▶ [Document passage]
We don't know how to test it yet, but if someone can figure out some predictions about the state of the universe that are implied by the model we can go out and look for those and see if they are in line with the way the actual universe behaves. That's how we tested the Big Bang theory, and now the array of evidence in it's favour is so strong that no one who understands it really doubts it.


Well, yeah, that was my point. As I keep having to repeat for some reason: we don't know if there was something prior to the big bang or not.

Hawking's model tells us that there may not have been something prior to it, in spite of all the philosophical arguments about uncaused causes, etc. We have a consistent model that includes no t<0. So if your argument is based on the idea that one is required, well, it's wrong. But we also don't know if a time before t=0 existed or not. It's just that we know it's possible that none did.

I am indifferent to theoretical psychics, which can't be tested.
If we don't know, then we don't know.
 
So how do you use science to do ethics on something, which is a fact?


I don't. I try to avoid doing ethics at all. If you analyze a Trump tweet, for instance, and determine that 1) it's a lie, 2) it's based on made-up facts, and 3) he wrote it for a purpose, which it seems to serve, that's where I stop.
If somebody agrees with my analysis and insists on applauding Trump's lying, self-serving tweet for this reason, I don't see the purpose of adding, "... and lying is baaaad!"

How can a fact be good or bad?


You may consider a fact (as well as a lie!) to be good or bad depending on your answer to the question: Does it serve my purpose?
The weird thing about Trump ethics is that the answer to this question seems to determine if any statement is considered to be not only a fact but also true.
Believers seem to do their thinking in a similar fashion: It makes me happy (or a least less unhappy) to think that there is a god. So God is true!

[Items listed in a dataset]
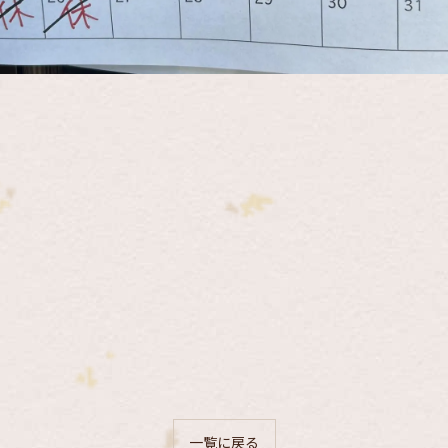
一覧に戻る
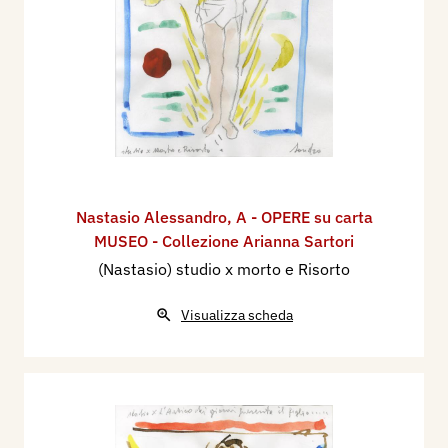
Nastasio Alessandro
,
A - OPERE su carta
MUSEO - Collezione Arianna Sartori
(Nastasio) studio x morto e Risorto
Visualizza scheda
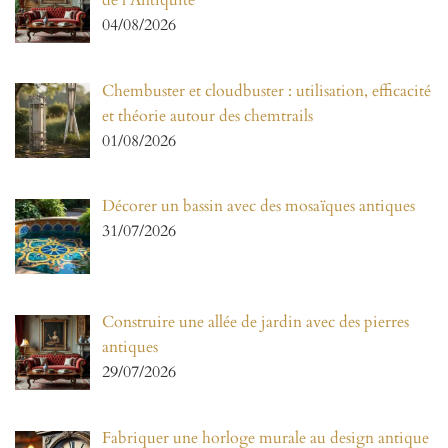
04/08/2026
Chembuster et cloudbuster : utilisation, efficacité
et théorie autour des chemtrails
01/08/2026
Décorer un bassin avec des mosaïques antiques
31/07/2026
Construire une allée de jardin avec des pierres
antiques
29/07/2026
Fabriquer une horloge murale au design antique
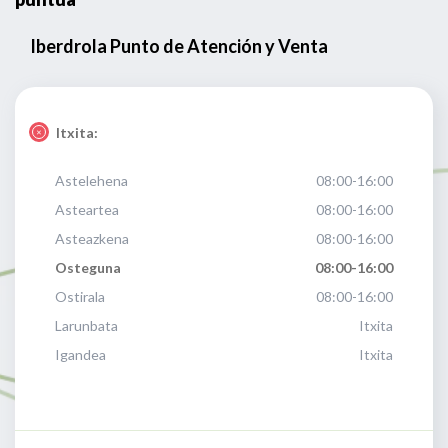
Iberdrola Punto de Atención y Venta
Itxita:
Astelehena
08:00-16:00
Asteartea
08:00-16:00
Asteazkena
08:00-16:00
Osteguna
08:00-16:00
Ostirala
08:00-16:00
Larunbata
Itxita
Igandea
Itxita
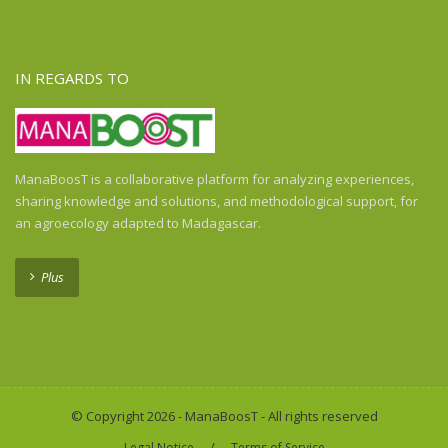
Ghana
Guadeloupe
Guatemala
IN REGARDS TO
Guinea
Guinea-Bissau
Haiti
Honduras
ManaBoosT is a collaborative platform for analyzing experiences,
Honduras
sharing knowledge and solutions, and methodological support, for
India
an agroecology adapted to Madagascar.
Indonesia
Indonesia
Plus
Ivory Coast
Kenya
Laos
Liberia
Madagascar
© Copyright 2026 - ManaBoosT - All rights reserved
Malawi
/
Legal Notice
Terms of Service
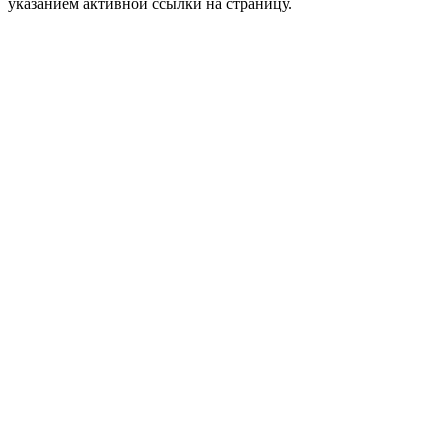
указанием активной ссылки на страницу.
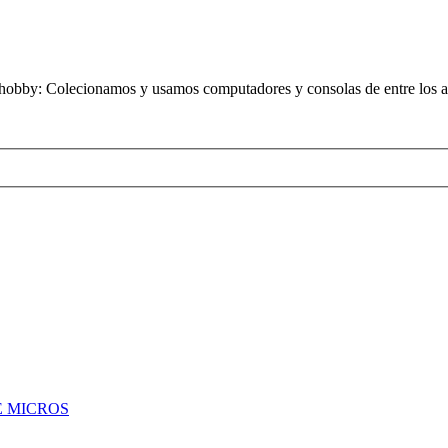
obby: Colecionamos y usamos computadores y consolas de entre los añ
 MICROS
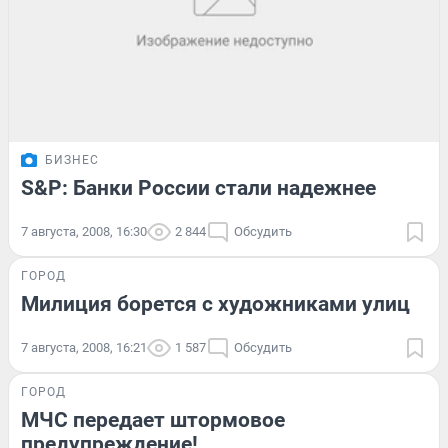
БИЗНЕС
S&P: Банки России стали надежнее
7 августа, 2008, 16:30
2 844
Обсудить
ГОРОД
Милиция борется с художниками улиц
7 августа, 2008, 16:21
1 587
Обсудить
ГОРОД
МЧС передает штормовое
предупреждение!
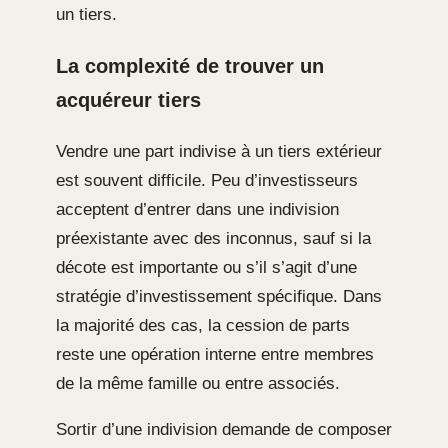
un tiers.
La complexité de trouver un
acquéreur tiers
Vendre une part indivise à un tiers extérieur
est souvent difficile. Peu d’investisseurs
acceptent d’entrer dans une indivision
préexistante avec des inconnus, sauf si la
décote est importante ou s’il s’agit d’une
stratégie d’investissement spécifique. Dans
la majorité des cas, la cession de parts
reste une opération interne entre membres
de la même famille ou entre associés.
Sortir d’une indivision demande de composer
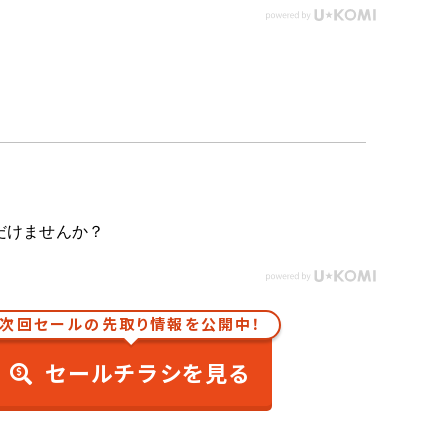
だけませんか？
次回セールの先取り情報を公開中！
セールチラシを見る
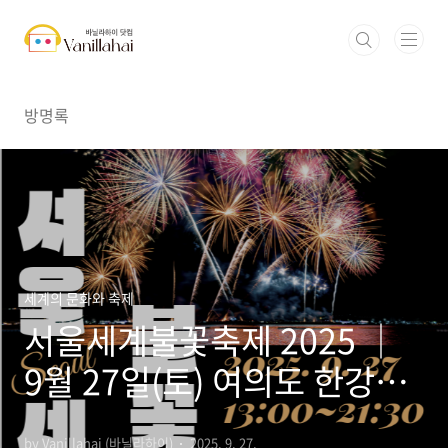
본문 바로가기
방명록
세계의 문화와 축제
서울세계불꽃축제 2025 │
9월 27일(토) 여의도 한강을
수놓는 밤
by Vanillahai (바닐라하이)
2025. 9. 27.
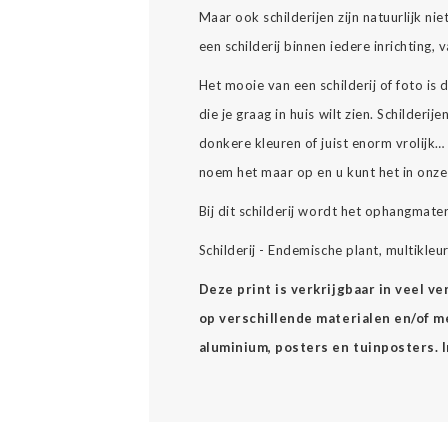
Maar ook schilderijen zijn natuurlijk nie
een schilderij binnen iedere inrichting,
Het mooie van een schilderij of foto is
die je graag in huis wilt zien. Schilderijen 
donkere kleuren of juist enorm vrolijk
noem het maar op en u kunt het in onz
Bij dit schilderij wordt het ophangmate
Schilderij - Endemische plant, multikleu
Deze print is verkrijgbaar in veel v
op verschillende materialen en/of mee
aluminium, posters en tuinposters. 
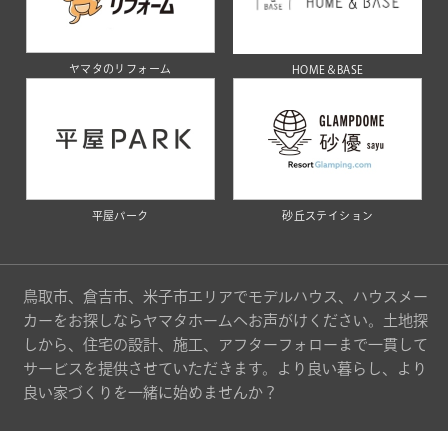
ヤマタのリフォーム
HOME＆BASE
平屋パーク
砂丘ステイション
鳥取市、倉吉市、米子市エリアでモデルハウス、ハウスメー
カーをお探しならヤマタホームへお声がけください。土地探
しから、住宅の設計、施工、アフターフォローまで一貫して
サービスを提供させていただきます。より良い暮らし、より
良い家づくりを一緒に始めませんか？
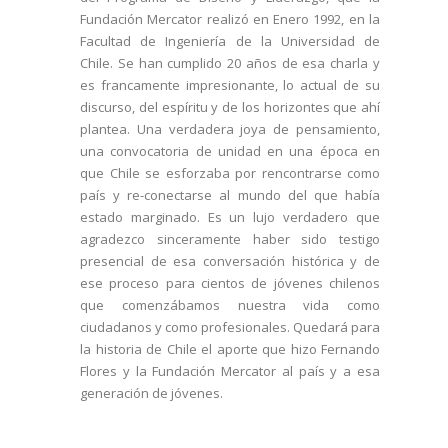
Fundación Mercator realizó en Enero 1992, en la
Facultad de Ingeniería de la Universidad de
Chile. Se han cumplido 20 años de esa charla y
es francamente impresionante, lo actual de su
discurso, del espíritu y de los horizontes que ahí
plantea. Una verdadera joya de pensamiento,
una convocatoria de unidad en una época en
que Chile se esforzaba por rencontrarse como
país y re-conectarse al mundo del que había
estado marginado. Es un lujo verdadero que
agradezco sinceramente haber sido testigo
presencial de esa conversación histórica y de
ese proceso para cientos de jóvenes chilenos
que comenzábamos nuestra vida como
ciudadanos y como profesionales. Quedará para
la historia de Chile el aporte que hizo Fernando
Flores y la Fundación Mercator al país y a esa
generación de jóvenes.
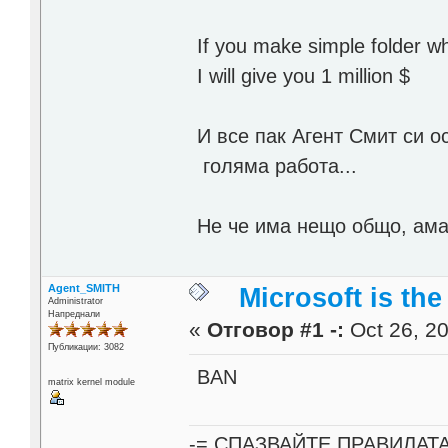
If you make simple folder 
I will give you 1 million $
И все пак Агент Смит си 
голяма работа...
Не че има нещо общо, ама 
Agent_SMITH
Microsoft is the
Administrator
Напреднали
«
Отговор #1 -:
Oct 26, 20
Публикации: 3082
BAN
matrix kernel module
-= СПАЗВАЙТЕ ПРАВИЛАТ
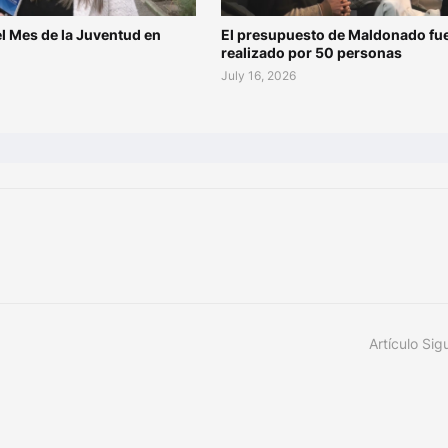
l Mes de la Juventud en
El presupuesto de Maldonado fu
o
realizado por 50 personas
July 16, 2026
Artículo Sig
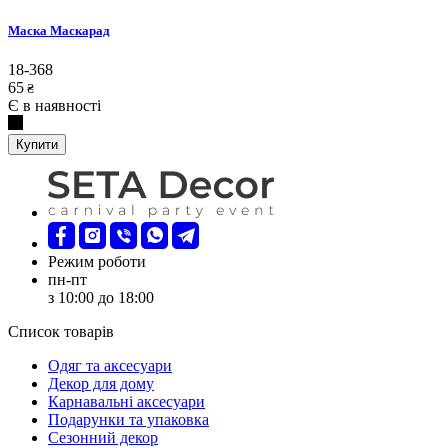
Маска Маскарад
18-368
65
₴
Є в наявності
Купити
Режим роботи
пн-пт
з 10:00 до 18:00
Список товарів
Oдяг та аксесуари
Декор для дому
Карнавальні аксесуари
Подарунки та упаковка
Сезонний декор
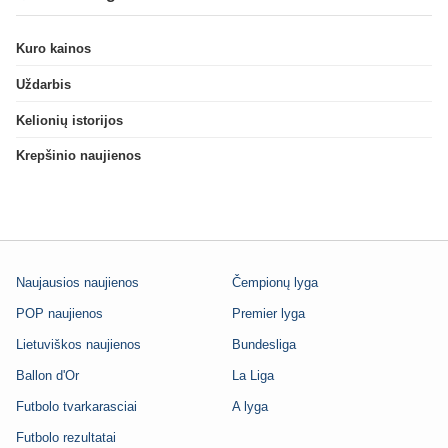
Kuro kainos
Uždarbis
Kelionių istorijos
Krepšinio naujienos
Naujausios naujienos
Čempionų lyga
POP naujienos
Premier lyga
Lietuviškos naujienos
Bundesliga
Ballon d'Or
La Liga
Futbolo tvarkarasciai
A lyga
Futbolo rezultatai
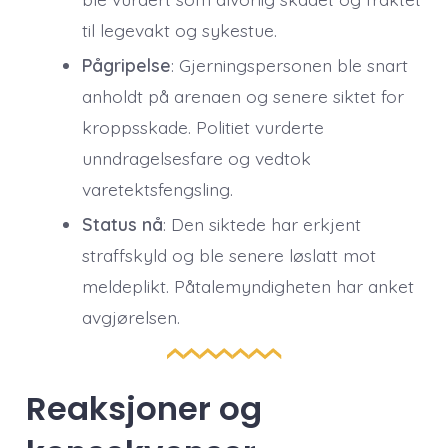
til legevakt og sykestue.
Pågripelse
: Gjerningspersonen ble snart
anholdt på arenaen og senere siktet for
kroppsskade. Politiet vurderte
unndragelsesfare og vedtok
varetektsfengsling.
Status nå
: Den siktede har erkjent
straffskyld og ble senere løslatt mot
meldeplikt. Påtalemyndigheten har anket
avgjørelsen.
Reaksjoner og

▶ [Prompt 1] Say whether each statement agrees with the discussion passage, answering yes or no and quoting the words from the passage that decide it: (a) The Big Bang theory was tested by checking predictions against how the actual universe behaves. (b) Hawking's model requires a time before t=0. (c) The writer tries to avoid doing ethics at all.
▶ [Prompt 2] Quote everything in the discussion passage from "If somebody agrees" down to "good or bad?".
▶ [Prompt 3] List the numbered findings that the discussion passage gives for analyzing a Trump tweet.
These records have no connection to the discussion passage.

▶ [Output 1]
(a) Yes: "That's how we tested the Big Bang theory"
(b) No: "We have a consistent model that includes no t<0."
(c) Yes: "I try to avoid doing ethics at all."

▶ [Output 2]
If somebody agrees with my analysis and insists on applauding Trump's lying, self-serving tweet for this reason, I don't see the purpose of adding, "... and lying is baaaad!"

How can a fact be good or bad?

▶ [Output 3]
1) it's a lie
2) it's based on made-up facts
3) he wrote it for a purpose, which it seems to serve